25 maggio 2009

La cosa più bella sono i Vibram e la norvegese...



Eh no, futuri delusi amici miei, con il titolo vi ho ingannato, proprio come fanno quasi quotidianamente le grandi testate giornalistiche.
Niente storie su strani "utensili del desiderio" o disinibite signorine dei fiordi. Niente articoli da leggere lontano da sguardi indiscreti.
I Vibram e la norvegese infatti sono capi di vestiario, rispettivamente di stivali e cappello antifreddo, in dotazione degli Alpini, quelli che già si contraddistinguevano nell'immaginario collettivo per barba-piuma-tasso alcolico.

In un torrido sabato sera reso ancora più afoso da banchetti di specialità estere cotte tutte in altoforni a cielo aperto e servite da sardi-pugliesi-calabresi-siculi, due omonimi seduti sul ciglio di un miniprato sopravvissuto all'urbanizzazione, si raccontano le stesse storie, avvenute con un lasso temporale di circa quindici anni l'una dall'altra.
Stesse consuetudini, stessi equipaggiamenti, stesse tradizioni, forse anche stesso cibo, inscatolato in un altro secolo, caratterizzano il loro narrare.
I due interlocutori si affacciano sullo stesso mare, è evidente.
Uno non ha mai dimenticato, l'altro inizia ora ad avere delle memorie da accumulare.
Io provo ad immaginare, ma per quanto mi sforzi, infastidita all'idea di essere tagliata fuori, non mi riesce.
Un film in esclusiva viene proiettato per due sole paia d'occhi, io posso solo fare la spettatrice degli spettatori.
E' un mondo distante come la vita in fondo al mare per me, o su Marte.
Non lo condivido, non lo approvo, e nemmeno mi piace, questo loro mondo fatto di divise tutte uguali e di gente che impara ad usare oggetti che non costruiscono nulla, ma distruggono.
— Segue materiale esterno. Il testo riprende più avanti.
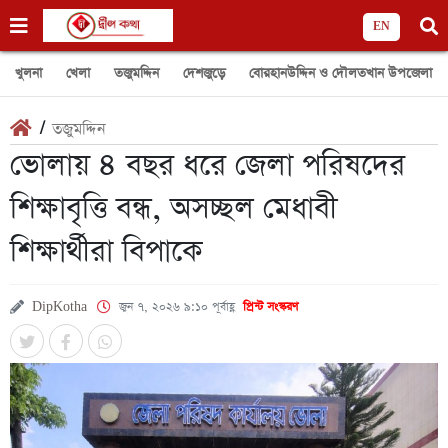
EN
খুলনা
খেলা
তজুমদ্দিন
দেশজুড়ে
বোরহানউদ্দিন ও দৌলতখান উপজেলা
/
তজুমদ্দিন
ভোলায় ৪ বছর ধরে জেলা পরিষদের
শিক্ষাবৃত্তি বন্ধ, অসচ্ছল মেধাবী
শিক্ষার্থীরা বিপাকে
DipKotha
জুন ৭, ২০২৬ ৯:১০ পূর্বাহ্ণ
প্রিন্ট সংস্করণ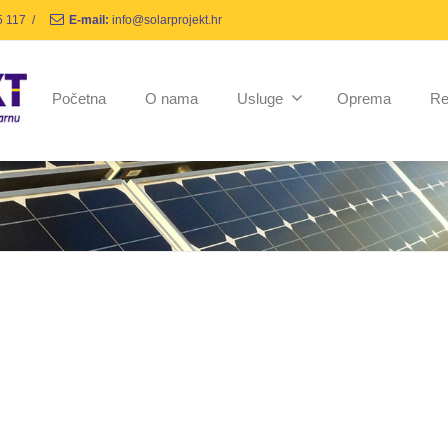
5 117
/
E-mail:
info@solarprojekt.hr
Početna
O nama
Usluge
Oprema
Re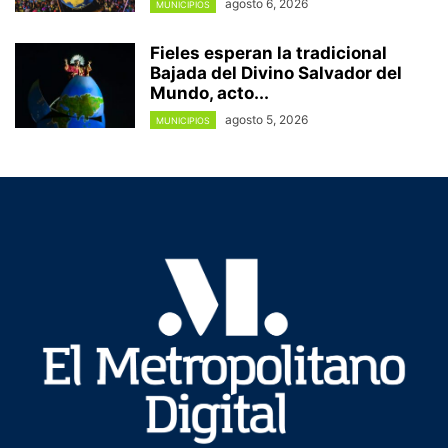
agosto 6, 2026
MUNICIPIOS
Fieles esperan la tradicional
Bajada del Divino Salvador del
Mundo, acto...
agosto 5, 2026
MUNICIPIOS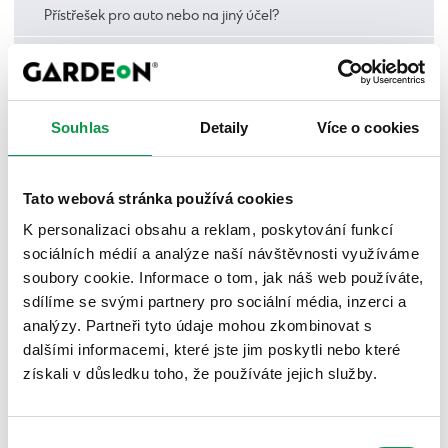
Přístřešek pro auto nebo na jiný účel?
Kde postavit přístřešek?
Jak velký má být přístřešek?
Souhlas
Detaily
Více o cookies
Jaké materiály používáme?
Jaká barva přístřešku?
Tato webová stránka používá cookies
Jaké designové stěny?
K personalizaci obsahu a reklam, poskytování funkcí
sociálních médií a analýze naší návštěvnosti využíváme
Technické vyhotovení přístřešků
soubory cookie. Informace o tom, jak náš web používáte,
sdílíme se svými partnery pro sociální média, inzerci a
Služby pro přístřešky
analýzy. Partneři tyto údaje mohou zkombinovat s
Potřebuji stavební povolení na přístřešek?
dalšími informacemi, které jste jim poskytli nebo které
získali v důsledku toho, že používáte jejich služby.
Co připravit před montáží?
Jak probíhá montáž přístřešků?
Výběr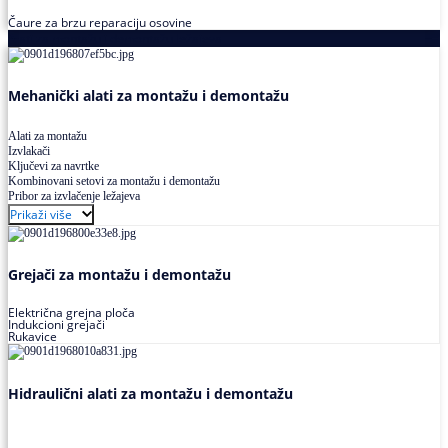
Čaure za brzu reparaciju osovine
Alati za montažu i demontažu ležajeva
Mehanički alati za montažu i demontažu
Alati za montažu
Izvlakači
Ključevi za navrtke
Kombinovani setovi za montažu i demontažu
Pribor za izvlačenje ležajeva
Prikaži više
Grejači za montažu i demontažu
Električna grejna ploča
Indukcioni grejači
Rukavice
Hidraulični alati za montažu i demontažu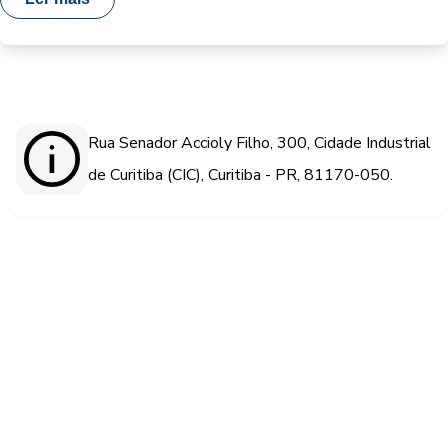
Rua Senador Accioly Filho, 300, Cidade Industrial
de Curitiba (CIC), Curitiba - PR, 81170-050.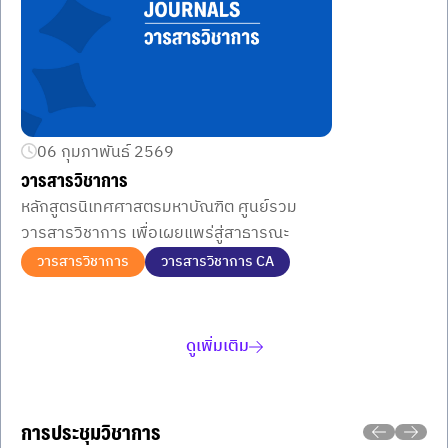
06 กุมภาพันธ์ 2569
วารสารวิชาการ
หลักสูตรนิเทศศาสตรมหาบัณฑิต ศูนย์รวม
วารสารวิชาการ เพื่อเผยแพร่สู่สาธารณะ
วารสารวิชาการ
วารสารวิชาการ CA
Item
1
of
ดูเพิ่มเติม
1
การประชุมวิชาการ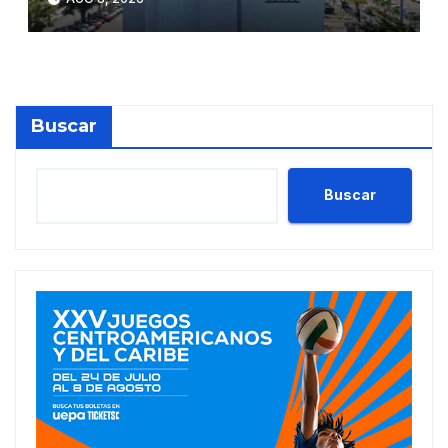
superan los RD$81,475
millones en julio
Buscar
Buscar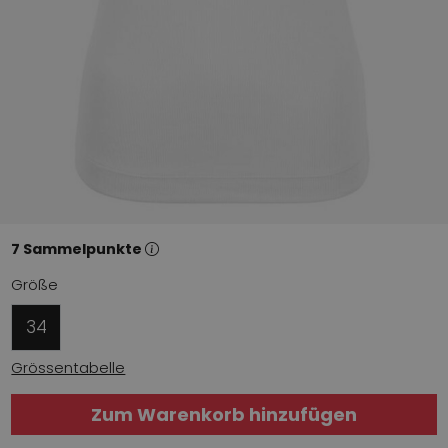
7 Sammelpunkte
Größe
34
Grössentabelle
Zum Warenkorb hinzufügen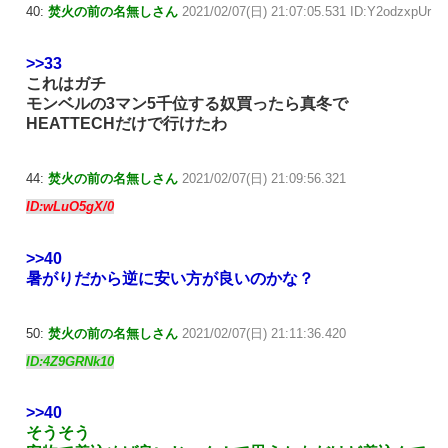
40:
焚火の前の名無しさん
2021/02/07(日) 21:07:05.531 ID:Y2odzxpUr
>>33
これはガチ
モンベルの3マン5千位する奴買ったら真冬で
HEATTECHだけで行けたわ
44:
焚火の前の名無しさん
2021/02/07(日) 21:09:56.321
ID:wLuO5gX/0
>>40
暑がりだから逆に安い方が良いのかな？
50:
焚火の前の名無しさん
2021/02/07(日) 21:11:36.420
ID:4Z9GRNk10
>>40
そうそう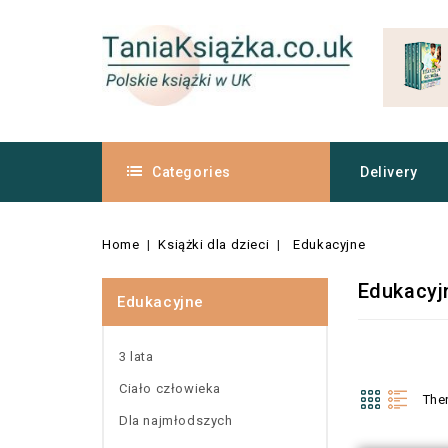
Categories
Delivery
Home
Książki dla dzieci
Edukacyjne
Edukacyj
Edukacyjne
3 lata
Ciało człowieka
The
Dla najmłodszych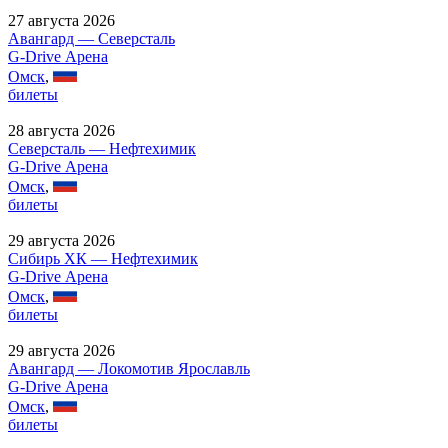
27 августа 2026
Авангард — Северсталь
G-Drive Арена
Омск
,
билеты
28 августа 2026
Северсталь — Нефтехимик
G-Drive Арена
Омск
,
билеты
29 августа 2026
Сибирь ХК — Нефтехимик
G-Drive Арена
Омск
,
билеты
29 августа 2026
Авангард — Локомотив Ярославль
G-Drive Арена
Омск
,
билеты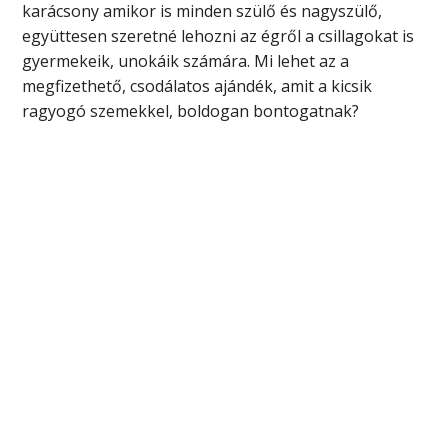
karácsony amikor is minden szülő és nagyszülő,
együttesen szeretné lehozni az égről a csillagokat is
gyermekeik, unokáik számára. Mi lehet az a
megfizethető, csodálatos ajándék
,
amit a kicsik
ragyogó szemekkel, boldogan bontogatnak?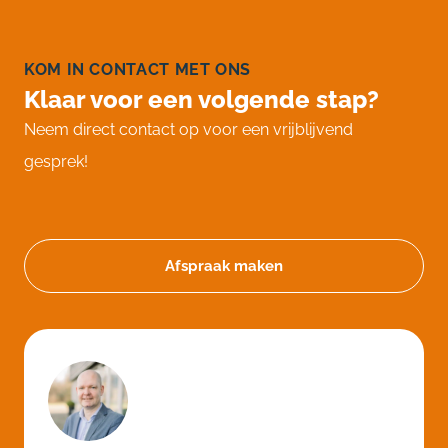
KOM IN CONTACT MET ONS
Klaar voor een volgende stap?
Neem direct contact op voor een vrijblijvend
gesprek!
Afspraak maken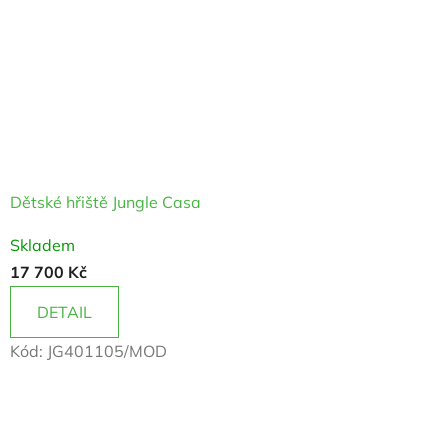
a
č
k
y
Dětské hřiště Jungle Casa
Průměrné
Skladem
hodnocení
17 700 Kč
produktu
je
DETAIL
5,0
Kód:
JG401105/MOD
z
5
hvězdiček.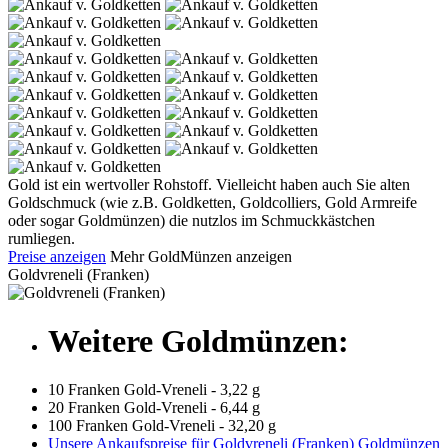
Gold ist ein wertvoller Rohstoff. Vielleicht haben auch Sie alten
Goldschmuck (wie z.B. Goldketten, Goldcolliers, Gold Armreife
oder sogar Goldmünzen) die nutzlos im Schmuckkästchen
rumliegen.
Preise anzeigen
Mehr GoldMünzen anzeigen
Goldvreneli (Franken)
Weitere Goldmünzen:
10 Franken Gold-Vreneli - 3,22 g
20 Franken Gold-Vreneli - 6,44 g
100 Franken Gold-Vreneli - 32,20 g
Unsere Ankaufspreise für Goldvreneli (Franken) Goldmünzen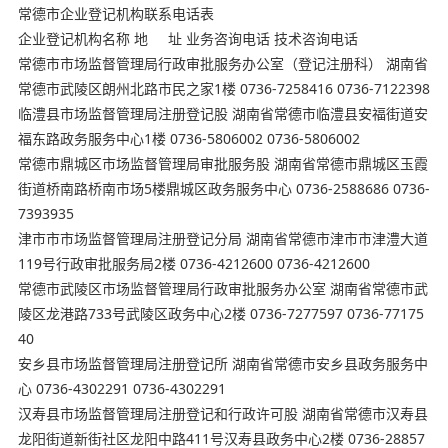
常德市企业登记机构联系电话表
企业登记机构名称 地 址 业务咨询电话 技术咨询电话
常德市市场监督管理局行政审批服务办公室（登记注册科） 湖南省
常德市武陵区朗州北路市民之家1楼 0736-7258416 0736-7122398
临澧县市场监督管理局注册登记股 湖南省常德市临澧县安福街道安
福东路政务服务中心1楼 0736-5806002 0736-5806002
常德市鼎城区市场监督管理局审批服务股 湖南省常德市鼎城区玉霞
街道桥南路桥南市场5楼⿍城区政务服务中心 0736-2588686 0736-
7393935
津市市市场监督管理局注册登记分局 湖南省常德市津市市津澧大道
119号行政审批服务局2楼 0736-4212600 0736-4212600
常德市武陵区市场监督管理局行政审批服务办公室 湖南省常德市武
陵区龙港路733号武陵区政务中心2楼 0736-7277597 0736-77175
40
安乡县市场监督管理局注册登记所 湖南省常德市安乡县政务服务中
心 0736-4302291 0736-4302291
汉寿县市场监督管理局注册登记和行政许可股 湖南省常德市汉寿县
龙阳街道新街社区龙阳中路411号汉寿县政务中心2楼 0736-28857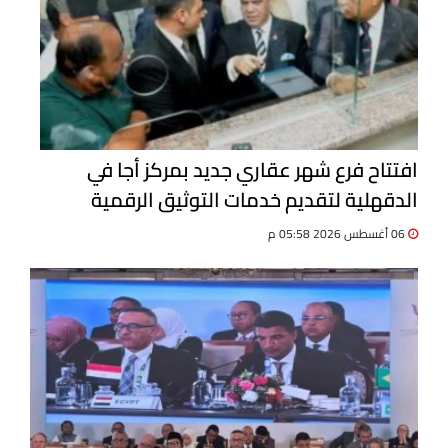
افتتاح فرع شهر عقاري جديد بمركز أجا في
الدقهلية لتقديم خدمات التوثيق الرقمية
06 أغسطس 2026 05:58 م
Mio malgrado però, nell'eterno gioco di Pollyanna, sono costretta ad ammettere che in tutto c'è qualcosa di buono, persino là.
Penso alla parola "cameratismo". Mi affascina da sempre. Era lei che negli anni dell'adolescenza mi spingeva ad avere solo amici maschi. Quella specie di sodalizio tacito, per cui gli uomini sono capaci di frequentarsi per anni senza parlare mai di sè, senza scambiarsi mai una confidenza, ma poi possono passare una notte intera al tavolino di un bar, con la birra che si scalda nel boccale, a consolare un amico appena questi alzi la mano in richiesta d'aiuto.
Oppure si commuovono al ricordo di un paio di stivali così duri da doverli spaccare con la sedia prima di poterli indossare.

Sono fatti di sovrumani silenzi, gli uomini, e alcuni di profondissima quiete.

Sarà che nella vita di una donna è più facile che si trovi una cameretta, piuttosto che una camerata, ma a noi, questo sentimento risulta essere quasi sempre precluso.

15 maggio 2009

Pabbiru



Da bambina i fogli erano sempre bianchi. Con le righe strette e larghe in terza elementare, e larghe uguali dalla quinta in poi.
Pagine bianche da riempire di compiti, parole che non venivano mai, temi sempre uguali: "dalla mia finestra vedo", ed io che ci passavo le ore che sembravano anni, davanti a quella finestra con i doppi vetri, e ci vedevo sempre e solo la stessa via, quattro alberi sempreverdi e una dannata edicola. Pensavo di essere sfortunata perchè se avessi vissuto che so, a New York, avrei avuto un sacco di cose da descrivere, ma ero nata a Porto Torres e il mio panorama lì non cambiava mai. Tranne a giugno, quando c'era la Festha Manna. Allora montavano le giostre, e la ruota panoramica girava giorno e notte, instancabile, e proprio davanti a tutte c'era il bruco mela, e la Ballerina, la mia preferita. E poi i banchetti con i pesci rossi, il pop corn e lo zucchero filato, l'autoscontro e i calcinculo, che era una giostra che potevano nominare solo i grandi, io nel tema non avrei mai potuto metterla, ma tanto non c'era pericolo, visto che la festa era a giugno, e ormai non c'erano più compiti da fare.